The fossilized remains of a sea creature that lived approximately 180 million years ago during the Jurassic Period was discovered by nature reserve workers in the U.K.
In the Rutland Water Nature Reserve near Leicester, the workers found a 32-foot skeleton of an ichthyosaur, which is known informally as a “sea dragon.”
The Leicester and Rutland Wildlife Trust said Monday that the fossilized remains comprise the “biggest and most complete skeleton of its kind found to date in the U.K.”
Rutland Water Conservation team leader Joe Davis discovered the skeleton last year during a routine draining of the lagoon island for re-landscaping. Davis originally thought that it was organic “clay pipes” sticking out of the mud, but he and Reserves Officer Paul Trevor saw that they looked more like vertebrae upon closer inspection.
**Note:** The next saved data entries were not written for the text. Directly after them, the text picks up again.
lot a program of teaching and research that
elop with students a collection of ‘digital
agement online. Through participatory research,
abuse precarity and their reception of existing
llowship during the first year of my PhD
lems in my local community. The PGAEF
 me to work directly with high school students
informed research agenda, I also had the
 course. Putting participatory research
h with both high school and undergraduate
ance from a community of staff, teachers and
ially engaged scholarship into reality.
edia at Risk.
According to Wildlife Trust, Davis said, “We followed what indisputably looked like a spine and Paul discovered something further along that could have been a jawbone. I couldn’t quite believe it.”
The ichthyosaur first appeared approximately 250 million years ago and went extinct about 90 million years ago. It resembled a dolphin in appearance, ranged from 3 to 82 feet in length and was an apex predator, meaning that it was on top of the food chain.
Paleontologists excavated the skeleton between August and September 2021. It is believed to be the first ichthyosaur of its species, Temnodontosaurus triconodon, found in the U.K.
The skeleton is currently being studied and conserved in Shropshire and will eventually be returned to Rutland to be displayed permanently. Academic papers will be published in the future as well, Wildlife Trust reports.